Concerning your final question, Ruby, my immediate reaction is that a "....lively and well-attended" centre as you've described it might be among the very worst things for a young person suffering so greatly from effective mental health help. My view of the situation you've described is that this young man first needs intense, probably prolonged, one-to-one, specialised, caring help. Maybe THEN after he's been helped to some degree and perhaps able to focus, maybe THEN he might benefit from meditation guided by a skilled, experienced practitioner.
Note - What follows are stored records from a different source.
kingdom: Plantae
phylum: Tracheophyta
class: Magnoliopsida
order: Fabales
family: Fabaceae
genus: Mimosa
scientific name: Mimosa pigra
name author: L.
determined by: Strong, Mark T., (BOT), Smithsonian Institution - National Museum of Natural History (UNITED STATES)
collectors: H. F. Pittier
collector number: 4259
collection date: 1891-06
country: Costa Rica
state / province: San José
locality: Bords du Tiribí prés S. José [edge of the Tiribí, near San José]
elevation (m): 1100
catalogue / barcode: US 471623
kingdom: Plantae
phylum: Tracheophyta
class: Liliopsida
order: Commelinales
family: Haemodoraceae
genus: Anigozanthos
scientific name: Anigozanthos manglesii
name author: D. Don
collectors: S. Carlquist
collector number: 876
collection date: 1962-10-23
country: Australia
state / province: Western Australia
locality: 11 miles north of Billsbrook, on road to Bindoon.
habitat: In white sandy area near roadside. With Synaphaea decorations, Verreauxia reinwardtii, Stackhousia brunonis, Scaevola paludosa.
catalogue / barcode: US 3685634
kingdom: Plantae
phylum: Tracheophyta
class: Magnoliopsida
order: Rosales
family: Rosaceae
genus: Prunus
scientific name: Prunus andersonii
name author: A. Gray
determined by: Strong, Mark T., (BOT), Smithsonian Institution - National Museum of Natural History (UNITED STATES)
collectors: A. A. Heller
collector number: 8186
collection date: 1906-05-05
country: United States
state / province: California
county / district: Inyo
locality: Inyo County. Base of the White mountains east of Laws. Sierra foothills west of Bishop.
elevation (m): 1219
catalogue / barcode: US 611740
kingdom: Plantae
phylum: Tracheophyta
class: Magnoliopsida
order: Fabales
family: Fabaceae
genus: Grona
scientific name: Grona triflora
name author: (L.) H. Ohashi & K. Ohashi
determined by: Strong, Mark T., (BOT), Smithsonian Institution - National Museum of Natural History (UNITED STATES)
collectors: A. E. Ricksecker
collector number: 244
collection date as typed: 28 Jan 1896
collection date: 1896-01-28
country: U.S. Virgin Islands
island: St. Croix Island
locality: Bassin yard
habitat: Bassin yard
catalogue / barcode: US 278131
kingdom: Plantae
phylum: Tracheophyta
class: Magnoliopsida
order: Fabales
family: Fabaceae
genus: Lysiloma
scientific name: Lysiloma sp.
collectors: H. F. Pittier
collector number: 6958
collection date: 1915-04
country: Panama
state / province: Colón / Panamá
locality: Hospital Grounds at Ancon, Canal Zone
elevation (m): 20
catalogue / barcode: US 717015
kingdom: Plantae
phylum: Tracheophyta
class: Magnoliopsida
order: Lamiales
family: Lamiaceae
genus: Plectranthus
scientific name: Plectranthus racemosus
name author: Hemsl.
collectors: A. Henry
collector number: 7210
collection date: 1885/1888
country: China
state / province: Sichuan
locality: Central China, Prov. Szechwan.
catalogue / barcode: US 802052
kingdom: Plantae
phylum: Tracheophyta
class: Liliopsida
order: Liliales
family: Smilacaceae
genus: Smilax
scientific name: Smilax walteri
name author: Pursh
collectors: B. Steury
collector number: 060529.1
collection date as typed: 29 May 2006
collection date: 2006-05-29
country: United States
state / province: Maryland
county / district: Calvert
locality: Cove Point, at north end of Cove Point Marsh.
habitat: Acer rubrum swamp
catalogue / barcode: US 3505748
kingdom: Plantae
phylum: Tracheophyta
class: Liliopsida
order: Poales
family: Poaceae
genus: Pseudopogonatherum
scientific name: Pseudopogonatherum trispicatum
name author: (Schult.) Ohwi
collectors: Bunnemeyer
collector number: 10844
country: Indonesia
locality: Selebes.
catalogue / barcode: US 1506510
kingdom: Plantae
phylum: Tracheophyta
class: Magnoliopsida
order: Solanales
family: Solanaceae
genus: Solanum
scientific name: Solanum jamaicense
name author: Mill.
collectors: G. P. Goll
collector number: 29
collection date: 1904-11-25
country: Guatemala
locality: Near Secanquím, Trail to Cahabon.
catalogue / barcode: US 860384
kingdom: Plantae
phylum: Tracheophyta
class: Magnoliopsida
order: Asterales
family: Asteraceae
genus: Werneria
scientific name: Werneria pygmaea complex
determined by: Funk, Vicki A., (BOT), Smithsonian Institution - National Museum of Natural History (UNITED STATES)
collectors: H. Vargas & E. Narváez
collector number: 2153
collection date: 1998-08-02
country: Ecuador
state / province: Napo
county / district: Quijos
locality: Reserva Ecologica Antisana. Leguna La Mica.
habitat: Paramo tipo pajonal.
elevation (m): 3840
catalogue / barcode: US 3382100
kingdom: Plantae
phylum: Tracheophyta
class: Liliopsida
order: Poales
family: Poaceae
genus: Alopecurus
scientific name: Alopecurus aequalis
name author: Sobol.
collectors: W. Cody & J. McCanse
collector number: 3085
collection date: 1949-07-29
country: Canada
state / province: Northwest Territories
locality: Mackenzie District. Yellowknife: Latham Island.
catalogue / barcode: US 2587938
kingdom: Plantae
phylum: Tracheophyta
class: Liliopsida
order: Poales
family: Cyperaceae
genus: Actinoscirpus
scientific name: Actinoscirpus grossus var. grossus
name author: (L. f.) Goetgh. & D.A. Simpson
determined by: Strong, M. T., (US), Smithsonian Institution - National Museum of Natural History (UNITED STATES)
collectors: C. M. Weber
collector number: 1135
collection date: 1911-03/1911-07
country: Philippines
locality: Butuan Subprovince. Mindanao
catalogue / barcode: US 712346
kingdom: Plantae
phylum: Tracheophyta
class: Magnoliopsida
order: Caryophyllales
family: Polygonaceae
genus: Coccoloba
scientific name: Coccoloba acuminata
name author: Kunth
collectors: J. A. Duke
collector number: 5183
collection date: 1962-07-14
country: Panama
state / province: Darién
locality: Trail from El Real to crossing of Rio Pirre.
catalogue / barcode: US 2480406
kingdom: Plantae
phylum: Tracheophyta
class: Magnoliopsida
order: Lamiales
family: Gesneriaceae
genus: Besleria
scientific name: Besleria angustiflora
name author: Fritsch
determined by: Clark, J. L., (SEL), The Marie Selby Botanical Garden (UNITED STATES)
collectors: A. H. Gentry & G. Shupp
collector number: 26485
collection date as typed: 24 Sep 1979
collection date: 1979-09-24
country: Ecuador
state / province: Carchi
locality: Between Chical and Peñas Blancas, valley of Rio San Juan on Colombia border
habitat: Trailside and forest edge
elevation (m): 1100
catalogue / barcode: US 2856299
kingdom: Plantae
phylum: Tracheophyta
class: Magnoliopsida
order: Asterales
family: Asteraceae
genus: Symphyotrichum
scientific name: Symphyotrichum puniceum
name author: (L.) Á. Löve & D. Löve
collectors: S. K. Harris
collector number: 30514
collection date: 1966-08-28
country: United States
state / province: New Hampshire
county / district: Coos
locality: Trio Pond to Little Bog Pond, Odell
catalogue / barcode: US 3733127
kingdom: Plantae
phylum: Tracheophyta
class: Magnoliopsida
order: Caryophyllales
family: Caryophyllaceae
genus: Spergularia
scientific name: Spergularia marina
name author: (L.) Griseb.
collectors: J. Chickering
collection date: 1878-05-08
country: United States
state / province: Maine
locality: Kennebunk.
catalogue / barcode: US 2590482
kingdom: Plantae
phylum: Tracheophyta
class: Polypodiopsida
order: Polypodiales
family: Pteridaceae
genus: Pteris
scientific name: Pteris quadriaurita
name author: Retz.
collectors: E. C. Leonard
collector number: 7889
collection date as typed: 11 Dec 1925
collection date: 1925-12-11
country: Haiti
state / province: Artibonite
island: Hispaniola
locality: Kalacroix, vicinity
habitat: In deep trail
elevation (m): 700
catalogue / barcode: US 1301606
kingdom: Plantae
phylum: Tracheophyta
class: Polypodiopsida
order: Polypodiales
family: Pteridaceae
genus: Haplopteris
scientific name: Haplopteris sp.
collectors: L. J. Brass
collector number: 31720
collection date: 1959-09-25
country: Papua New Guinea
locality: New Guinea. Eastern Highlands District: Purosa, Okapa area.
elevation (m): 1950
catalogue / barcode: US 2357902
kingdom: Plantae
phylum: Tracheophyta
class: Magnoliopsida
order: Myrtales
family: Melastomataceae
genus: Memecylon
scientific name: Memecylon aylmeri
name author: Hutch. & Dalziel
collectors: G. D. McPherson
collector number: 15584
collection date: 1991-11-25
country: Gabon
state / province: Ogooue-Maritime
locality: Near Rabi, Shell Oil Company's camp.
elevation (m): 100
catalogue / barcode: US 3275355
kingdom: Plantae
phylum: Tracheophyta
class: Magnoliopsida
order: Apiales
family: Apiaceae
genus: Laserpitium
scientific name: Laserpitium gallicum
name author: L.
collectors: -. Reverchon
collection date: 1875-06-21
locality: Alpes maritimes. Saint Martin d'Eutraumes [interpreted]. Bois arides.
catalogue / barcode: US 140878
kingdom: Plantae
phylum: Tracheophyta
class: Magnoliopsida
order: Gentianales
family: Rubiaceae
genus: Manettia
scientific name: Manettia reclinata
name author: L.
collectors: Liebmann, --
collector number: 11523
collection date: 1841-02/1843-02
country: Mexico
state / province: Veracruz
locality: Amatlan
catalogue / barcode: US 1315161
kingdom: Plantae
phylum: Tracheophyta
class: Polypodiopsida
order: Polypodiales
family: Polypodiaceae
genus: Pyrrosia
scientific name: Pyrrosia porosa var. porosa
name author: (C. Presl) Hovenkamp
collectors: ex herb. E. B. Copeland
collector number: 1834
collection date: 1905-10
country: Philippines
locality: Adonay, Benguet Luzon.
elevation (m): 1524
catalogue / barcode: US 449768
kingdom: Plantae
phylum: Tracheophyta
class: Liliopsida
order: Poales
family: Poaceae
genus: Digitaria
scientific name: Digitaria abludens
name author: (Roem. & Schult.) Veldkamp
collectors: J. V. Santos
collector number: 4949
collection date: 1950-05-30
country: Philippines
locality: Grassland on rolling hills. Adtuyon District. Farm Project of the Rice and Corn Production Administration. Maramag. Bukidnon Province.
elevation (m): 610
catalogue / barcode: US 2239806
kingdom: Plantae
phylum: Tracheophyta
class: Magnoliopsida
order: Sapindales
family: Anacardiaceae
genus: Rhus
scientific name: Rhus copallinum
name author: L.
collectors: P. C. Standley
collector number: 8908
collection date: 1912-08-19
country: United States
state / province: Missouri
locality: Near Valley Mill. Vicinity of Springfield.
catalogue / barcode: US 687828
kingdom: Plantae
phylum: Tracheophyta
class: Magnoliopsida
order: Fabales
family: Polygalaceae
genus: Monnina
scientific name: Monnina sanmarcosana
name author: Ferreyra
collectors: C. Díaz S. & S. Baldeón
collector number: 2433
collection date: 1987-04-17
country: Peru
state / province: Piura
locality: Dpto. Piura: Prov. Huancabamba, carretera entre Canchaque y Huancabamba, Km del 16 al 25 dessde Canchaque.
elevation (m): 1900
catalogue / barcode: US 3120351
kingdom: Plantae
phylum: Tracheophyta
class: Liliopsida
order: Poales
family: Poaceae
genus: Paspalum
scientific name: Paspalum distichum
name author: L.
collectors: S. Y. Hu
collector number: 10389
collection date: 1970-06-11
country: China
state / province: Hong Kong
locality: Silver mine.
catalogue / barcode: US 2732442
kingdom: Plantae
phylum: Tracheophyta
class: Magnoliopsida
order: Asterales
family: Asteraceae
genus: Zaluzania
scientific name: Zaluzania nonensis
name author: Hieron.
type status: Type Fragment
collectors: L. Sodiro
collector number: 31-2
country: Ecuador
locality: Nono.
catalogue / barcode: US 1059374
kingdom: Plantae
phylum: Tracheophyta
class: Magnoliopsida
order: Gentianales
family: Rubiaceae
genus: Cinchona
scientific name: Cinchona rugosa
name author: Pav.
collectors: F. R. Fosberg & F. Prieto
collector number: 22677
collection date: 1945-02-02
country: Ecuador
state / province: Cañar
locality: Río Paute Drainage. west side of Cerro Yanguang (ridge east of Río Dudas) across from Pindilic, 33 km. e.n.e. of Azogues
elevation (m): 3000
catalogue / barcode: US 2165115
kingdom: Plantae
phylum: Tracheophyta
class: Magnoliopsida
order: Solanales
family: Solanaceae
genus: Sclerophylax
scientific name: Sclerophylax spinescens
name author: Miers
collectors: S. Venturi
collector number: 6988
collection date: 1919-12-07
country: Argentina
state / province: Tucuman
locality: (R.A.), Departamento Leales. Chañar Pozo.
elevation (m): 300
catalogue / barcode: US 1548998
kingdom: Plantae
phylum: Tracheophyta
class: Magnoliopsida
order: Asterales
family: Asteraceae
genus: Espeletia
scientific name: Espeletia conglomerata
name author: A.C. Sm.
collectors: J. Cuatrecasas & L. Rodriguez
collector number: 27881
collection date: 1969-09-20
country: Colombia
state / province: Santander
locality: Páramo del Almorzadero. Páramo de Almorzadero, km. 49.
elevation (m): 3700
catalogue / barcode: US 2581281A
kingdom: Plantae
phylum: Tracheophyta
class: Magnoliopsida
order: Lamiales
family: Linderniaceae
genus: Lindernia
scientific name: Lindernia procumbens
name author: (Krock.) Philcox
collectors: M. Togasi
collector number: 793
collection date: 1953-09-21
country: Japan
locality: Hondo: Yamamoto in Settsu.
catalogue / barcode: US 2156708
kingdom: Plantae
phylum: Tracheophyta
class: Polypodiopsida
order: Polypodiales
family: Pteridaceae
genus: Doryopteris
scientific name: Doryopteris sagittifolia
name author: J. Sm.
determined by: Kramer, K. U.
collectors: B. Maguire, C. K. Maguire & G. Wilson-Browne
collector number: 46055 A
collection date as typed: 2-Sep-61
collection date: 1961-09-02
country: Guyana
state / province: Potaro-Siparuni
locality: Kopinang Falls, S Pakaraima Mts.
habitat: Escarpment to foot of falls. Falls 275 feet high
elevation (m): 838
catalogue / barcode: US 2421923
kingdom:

But I don't think for one moment that it would rewire his brain even were such a thing possible. If, though, he could find help as I've described I think there's a very real possibility that effective meditation could help him manage the very obvious and devastating mental ill-health he suffers with.

I've heard that psychedelics can help in some circumstances but taken under medical supervision. Trying them on your own or without experienced practitioners is a gamble but people do sometimes gamble when they're desperate enough. It's a horrible, desperately sad situation for the young man and his parents who must be in despair. Purely as a layman's thoughts I wonder if they've looked into hypnosis?